"Sunset Boulevard" Vamps Downtown - NBC Southern California

"Sunset Boulevard" Vamps Downtown

A fabled Hollywood-skewering movie gets its downtown close-up.



    "Sunset Boulevard" Vamps Downtown
    Getty Images
    Billy Wilder (L) and American film director Cecil B. DeMille stand on either side of American actor Gloria Swanson on the set of Wilder's film "Sunset Boulevard" in 1950. The film screens at Million Dollar Theatre on Saturday, May 31. (Photo by Getty Images)

    Spoiler alert: Hollywood isn't subtle. It can shout, bang a person over the head with the moral of the story, kick up lots of dust, and sell any storyline with the heaviest of hands.

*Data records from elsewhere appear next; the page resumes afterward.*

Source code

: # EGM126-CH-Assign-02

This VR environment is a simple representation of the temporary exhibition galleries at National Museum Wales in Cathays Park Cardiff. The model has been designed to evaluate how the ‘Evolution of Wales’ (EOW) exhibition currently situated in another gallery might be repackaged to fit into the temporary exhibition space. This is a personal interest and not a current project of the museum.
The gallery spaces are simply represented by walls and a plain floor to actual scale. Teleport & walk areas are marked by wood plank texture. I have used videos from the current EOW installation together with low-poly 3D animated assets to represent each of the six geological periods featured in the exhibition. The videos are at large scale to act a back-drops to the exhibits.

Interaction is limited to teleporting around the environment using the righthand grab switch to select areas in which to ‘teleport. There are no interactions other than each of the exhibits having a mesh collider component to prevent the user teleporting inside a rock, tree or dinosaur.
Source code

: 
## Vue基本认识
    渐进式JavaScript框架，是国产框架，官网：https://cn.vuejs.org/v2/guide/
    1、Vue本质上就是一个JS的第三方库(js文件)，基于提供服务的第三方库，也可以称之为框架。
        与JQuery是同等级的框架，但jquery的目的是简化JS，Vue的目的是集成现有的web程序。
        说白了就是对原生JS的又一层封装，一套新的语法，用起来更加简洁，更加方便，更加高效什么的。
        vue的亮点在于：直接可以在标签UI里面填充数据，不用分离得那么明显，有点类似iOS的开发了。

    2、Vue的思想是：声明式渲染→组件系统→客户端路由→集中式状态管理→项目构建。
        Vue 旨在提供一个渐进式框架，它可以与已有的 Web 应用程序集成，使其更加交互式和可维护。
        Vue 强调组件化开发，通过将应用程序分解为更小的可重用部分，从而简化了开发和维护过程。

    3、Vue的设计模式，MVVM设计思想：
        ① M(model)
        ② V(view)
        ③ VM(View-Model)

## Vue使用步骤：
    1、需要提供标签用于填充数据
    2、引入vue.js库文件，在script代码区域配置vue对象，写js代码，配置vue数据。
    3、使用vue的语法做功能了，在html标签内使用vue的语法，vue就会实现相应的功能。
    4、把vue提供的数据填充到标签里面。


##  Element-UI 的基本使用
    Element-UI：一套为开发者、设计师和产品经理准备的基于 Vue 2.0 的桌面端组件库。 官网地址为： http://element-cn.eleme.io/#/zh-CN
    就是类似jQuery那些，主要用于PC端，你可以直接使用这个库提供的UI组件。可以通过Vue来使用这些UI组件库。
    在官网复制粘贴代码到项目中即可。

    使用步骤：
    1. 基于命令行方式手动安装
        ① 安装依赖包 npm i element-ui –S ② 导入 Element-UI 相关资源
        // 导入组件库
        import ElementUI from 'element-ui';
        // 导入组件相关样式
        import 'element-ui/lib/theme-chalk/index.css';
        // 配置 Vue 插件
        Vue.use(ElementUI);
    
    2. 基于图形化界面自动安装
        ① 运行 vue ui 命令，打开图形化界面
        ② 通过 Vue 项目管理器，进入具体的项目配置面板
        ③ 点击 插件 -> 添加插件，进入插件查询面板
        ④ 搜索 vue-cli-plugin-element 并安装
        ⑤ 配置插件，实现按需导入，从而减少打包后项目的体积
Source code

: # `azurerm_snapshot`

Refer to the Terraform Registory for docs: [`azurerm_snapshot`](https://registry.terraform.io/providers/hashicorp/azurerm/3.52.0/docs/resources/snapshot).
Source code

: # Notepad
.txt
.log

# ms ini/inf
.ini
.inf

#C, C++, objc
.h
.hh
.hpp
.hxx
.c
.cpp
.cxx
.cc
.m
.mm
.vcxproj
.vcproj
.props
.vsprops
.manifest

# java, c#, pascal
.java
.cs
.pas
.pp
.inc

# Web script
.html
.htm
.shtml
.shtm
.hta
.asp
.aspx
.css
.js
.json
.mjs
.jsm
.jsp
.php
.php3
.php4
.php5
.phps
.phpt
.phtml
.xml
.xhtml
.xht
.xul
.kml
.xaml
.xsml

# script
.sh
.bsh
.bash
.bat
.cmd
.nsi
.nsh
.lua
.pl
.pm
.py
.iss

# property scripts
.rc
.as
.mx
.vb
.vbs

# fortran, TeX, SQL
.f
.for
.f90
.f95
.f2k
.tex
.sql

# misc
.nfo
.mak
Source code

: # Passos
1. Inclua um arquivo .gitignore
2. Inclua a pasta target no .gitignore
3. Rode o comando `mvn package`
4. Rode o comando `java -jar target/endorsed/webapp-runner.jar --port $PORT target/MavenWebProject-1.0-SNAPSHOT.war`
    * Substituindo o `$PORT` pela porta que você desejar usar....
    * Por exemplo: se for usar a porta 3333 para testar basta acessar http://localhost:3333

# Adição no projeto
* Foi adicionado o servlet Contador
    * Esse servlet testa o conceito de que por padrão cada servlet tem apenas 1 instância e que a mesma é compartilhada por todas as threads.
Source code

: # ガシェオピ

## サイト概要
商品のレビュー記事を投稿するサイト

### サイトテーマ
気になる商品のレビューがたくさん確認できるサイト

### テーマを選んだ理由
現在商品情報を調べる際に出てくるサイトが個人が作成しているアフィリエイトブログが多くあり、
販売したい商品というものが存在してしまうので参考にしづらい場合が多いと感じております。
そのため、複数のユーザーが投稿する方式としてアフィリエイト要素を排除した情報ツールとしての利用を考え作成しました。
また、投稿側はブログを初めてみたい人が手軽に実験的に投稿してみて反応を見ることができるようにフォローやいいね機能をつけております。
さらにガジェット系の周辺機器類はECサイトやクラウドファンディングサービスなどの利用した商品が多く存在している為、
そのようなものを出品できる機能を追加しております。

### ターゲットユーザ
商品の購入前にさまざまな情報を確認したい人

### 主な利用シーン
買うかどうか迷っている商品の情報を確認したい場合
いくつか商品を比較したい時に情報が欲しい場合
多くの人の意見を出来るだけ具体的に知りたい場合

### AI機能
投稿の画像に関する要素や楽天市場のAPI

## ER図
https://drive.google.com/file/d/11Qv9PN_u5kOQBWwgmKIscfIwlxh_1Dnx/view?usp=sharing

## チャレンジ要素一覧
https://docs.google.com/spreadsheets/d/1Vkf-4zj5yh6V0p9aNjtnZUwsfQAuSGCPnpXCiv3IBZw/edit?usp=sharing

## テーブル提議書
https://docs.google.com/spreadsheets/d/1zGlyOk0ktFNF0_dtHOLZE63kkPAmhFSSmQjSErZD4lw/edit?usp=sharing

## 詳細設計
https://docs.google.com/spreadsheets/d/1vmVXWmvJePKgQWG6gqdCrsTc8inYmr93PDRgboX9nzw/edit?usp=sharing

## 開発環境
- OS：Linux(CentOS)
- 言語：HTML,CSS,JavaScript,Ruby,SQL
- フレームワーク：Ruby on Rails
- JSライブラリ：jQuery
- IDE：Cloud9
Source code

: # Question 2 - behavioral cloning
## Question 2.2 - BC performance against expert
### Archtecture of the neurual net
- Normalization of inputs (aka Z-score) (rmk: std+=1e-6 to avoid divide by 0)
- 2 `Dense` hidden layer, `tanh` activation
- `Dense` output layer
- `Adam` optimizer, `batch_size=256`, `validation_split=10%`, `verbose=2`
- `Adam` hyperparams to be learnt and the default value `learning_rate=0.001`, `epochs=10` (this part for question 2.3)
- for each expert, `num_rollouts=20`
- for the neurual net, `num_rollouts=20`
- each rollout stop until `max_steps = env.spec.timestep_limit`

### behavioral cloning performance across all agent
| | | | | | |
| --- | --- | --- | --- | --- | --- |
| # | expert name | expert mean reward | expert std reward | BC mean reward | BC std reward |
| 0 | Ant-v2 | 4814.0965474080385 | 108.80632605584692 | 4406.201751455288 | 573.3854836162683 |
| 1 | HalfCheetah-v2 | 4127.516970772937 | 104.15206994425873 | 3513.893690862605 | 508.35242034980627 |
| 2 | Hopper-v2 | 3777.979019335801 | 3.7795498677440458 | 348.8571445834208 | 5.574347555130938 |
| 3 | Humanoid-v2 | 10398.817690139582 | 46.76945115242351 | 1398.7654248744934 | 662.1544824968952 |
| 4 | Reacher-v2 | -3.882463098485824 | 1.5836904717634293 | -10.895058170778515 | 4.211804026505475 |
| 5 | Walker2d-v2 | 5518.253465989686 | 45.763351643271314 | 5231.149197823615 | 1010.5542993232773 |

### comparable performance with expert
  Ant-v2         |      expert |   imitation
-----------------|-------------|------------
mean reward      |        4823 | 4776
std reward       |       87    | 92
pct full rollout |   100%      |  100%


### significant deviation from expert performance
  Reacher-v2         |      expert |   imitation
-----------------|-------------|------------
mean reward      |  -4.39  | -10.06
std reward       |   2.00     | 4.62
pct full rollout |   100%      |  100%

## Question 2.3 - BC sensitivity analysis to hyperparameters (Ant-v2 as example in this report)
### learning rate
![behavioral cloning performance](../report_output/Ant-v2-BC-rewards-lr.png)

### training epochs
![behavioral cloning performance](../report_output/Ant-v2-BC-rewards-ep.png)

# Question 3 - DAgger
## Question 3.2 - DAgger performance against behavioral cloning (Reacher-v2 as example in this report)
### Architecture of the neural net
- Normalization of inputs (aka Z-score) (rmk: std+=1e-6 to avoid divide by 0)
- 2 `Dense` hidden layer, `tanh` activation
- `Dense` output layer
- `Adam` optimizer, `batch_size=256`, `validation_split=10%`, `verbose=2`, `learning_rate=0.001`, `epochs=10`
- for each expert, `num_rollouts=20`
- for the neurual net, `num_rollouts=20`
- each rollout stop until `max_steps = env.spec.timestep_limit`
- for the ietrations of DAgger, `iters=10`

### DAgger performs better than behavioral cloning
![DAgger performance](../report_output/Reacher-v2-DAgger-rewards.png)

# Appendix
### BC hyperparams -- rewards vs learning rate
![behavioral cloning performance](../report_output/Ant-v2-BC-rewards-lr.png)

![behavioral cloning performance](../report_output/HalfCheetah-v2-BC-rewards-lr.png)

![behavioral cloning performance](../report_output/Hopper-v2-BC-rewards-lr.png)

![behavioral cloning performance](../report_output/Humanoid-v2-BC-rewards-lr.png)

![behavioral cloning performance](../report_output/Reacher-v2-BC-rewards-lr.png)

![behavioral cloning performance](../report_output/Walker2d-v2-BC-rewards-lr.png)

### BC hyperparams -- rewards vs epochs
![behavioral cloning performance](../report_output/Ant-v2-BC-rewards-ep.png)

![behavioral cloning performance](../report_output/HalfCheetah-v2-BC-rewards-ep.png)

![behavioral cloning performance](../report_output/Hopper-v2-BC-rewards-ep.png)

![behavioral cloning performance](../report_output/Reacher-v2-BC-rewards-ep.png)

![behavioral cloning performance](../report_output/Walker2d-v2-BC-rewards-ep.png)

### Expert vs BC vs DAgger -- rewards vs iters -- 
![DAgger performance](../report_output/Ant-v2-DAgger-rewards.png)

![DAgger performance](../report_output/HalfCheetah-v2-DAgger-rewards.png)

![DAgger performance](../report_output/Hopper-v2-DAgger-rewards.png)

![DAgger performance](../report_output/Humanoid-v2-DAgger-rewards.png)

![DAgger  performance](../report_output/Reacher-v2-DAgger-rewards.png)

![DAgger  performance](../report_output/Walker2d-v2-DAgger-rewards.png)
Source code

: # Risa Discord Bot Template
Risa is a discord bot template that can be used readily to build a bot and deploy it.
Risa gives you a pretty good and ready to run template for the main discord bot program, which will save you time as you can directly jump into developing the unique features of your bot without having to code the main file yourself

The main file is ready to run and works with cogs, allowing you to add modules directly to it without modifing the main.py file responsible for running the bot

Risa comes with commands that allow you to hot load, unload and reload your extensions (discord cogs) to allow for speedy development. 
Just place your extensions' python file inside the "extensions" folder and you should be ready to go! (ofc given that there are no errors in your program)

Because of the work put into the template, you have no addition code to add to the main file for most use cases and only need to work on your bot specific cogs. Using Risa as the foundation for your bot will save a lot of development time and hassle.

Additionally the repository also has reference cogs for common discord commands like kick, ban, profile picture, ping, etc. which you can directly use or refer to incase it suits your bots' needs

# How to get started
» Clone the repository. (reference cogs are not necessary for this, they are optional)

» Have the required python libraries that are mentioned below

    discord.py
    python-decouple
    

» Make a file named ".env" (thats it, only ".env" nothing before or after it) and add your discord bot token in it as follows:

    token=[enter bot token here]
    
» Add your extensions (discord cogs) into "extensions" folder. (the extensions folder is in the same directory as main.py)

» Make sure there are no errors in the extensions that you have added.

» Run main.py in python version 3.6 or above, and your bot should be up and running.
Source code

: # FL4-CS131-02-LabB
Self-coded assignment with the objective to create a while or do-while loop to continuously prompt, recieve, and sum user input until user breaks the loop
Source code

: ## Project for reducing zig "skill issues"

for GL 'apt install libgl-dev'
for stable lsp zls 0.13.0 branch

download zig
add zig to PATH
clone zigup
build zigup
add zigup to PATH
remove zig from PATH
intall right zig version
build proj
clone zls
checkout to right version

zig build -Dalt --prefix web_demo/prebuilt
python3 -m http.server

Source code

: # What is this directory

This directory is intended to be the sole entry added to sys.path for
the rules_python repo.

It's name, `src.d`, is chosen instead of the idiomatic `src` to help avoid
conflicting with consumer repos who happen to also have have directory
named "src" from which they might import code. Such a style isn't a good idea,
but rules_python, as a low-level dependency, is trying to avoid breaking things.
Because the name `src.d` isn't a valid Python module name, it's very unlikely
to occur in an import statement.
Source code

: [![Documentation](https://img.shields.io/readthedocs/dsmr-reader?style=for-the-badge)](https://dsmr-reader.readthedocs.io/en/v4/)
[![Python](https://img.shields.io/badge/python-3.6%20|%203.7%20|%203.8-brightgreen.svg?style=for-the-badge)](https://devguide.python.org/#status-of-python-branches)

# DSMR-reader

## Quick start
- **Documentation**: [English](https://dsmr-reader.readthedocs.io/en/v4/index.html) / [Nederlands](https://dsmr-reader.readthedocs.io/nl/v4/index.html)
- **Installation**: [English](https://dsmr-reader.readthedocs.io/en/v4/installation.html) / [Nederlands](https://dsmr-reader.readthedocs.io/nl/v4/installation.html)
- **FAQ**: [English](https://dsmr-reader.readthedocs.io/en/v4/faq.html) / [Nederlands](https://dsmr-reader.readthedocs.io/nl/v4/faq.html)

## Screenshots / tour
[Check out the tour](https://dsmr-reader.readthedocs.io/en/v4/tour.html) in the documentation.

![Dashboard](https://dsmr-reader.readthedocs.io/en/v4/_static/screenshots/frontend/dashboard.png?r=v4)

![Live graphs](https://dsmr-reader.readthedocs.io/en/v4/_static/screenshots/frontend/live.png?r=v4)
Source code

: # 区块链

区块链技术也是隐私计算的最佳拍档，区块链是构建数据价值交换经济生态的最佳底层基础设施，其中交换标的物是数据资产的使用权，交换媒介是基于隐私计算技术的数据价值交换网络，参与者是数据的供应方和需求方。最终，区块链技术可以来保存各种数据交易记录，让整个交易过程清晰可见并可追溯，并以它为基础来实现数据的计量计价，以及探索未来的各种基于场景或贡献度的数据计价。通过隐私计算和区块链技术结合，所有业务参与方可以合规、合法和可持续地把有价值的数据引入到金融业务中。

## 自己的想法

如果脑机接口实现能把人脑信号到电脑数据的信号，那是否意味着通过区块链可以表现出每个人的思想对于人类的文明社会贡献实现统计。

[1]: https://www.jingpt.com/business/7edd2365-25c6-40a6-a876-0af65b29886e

    And sometimes magic happens, and, in the case of "Sunset Boulevard," it happened fairly early in Tinseltown's timeline. The landmark film will screen downtown at the Million Dollar Theatre on Saturday, May 31. The outfit behind the night? Alison Martino's retro-smart Vintage LA, which is presenting the flick as part of its larger noir series.

    Vintage LA and Billy Wilder's magnum opus are a fine fit. "Sunset Boulevard" arrived at the dawn of America's Most Optimistic Decade -- hello, 1950s -- but it couldn't have been darker, funnier, or more on target about the film business and its tangled, ego-fueled dreams.

    You know the particulars: Norma Desmond, a gothic pile of a mansion, a mysterious butler, an ambitious young screenwriter, a swimming pool, a staircase, delusions and dreams.

    And a young ingenue played by actress Nancy Olson. Ms. Olson will stop by the screening for a Q&A with Ms. Martino, so that's a treat. Fingers crossed that she dishes on dishy William Holden, just a bit, but, of course, on working with Gloria Swanson, Erich Von Stroheim, and the gifted Mr. Wilder.

    Tickets? Ten dollars. A bonus? Grand Central Market will stay open through 8 p.m. to serve pre-movie dinner-seekers.

    Another bonus? The Million Dollar Theatre will soon mark its 100th birthday. Like several other theaters on Broadway, the Million Dollar reigned in the day much discussed in "Sunset Boulevard," when actresses like Norma Desmond were big (and pictures were bigger, to riff on the film's most oft-repeated line).

    So it feels right to see this movie in the kind of venue that might have show Norma Desmond's early pictures. Fiction meets reality meets location, if you will, with a dash of Vintage LA verve thrown in to sweeten the Hollywood-style satire.

    Hold the phone: Did we say the "pictures got small" is the most famous "Sunset Boulevard" line? How dare we, when "I'm ready for my close-up" is practically Hollywood's official tagline?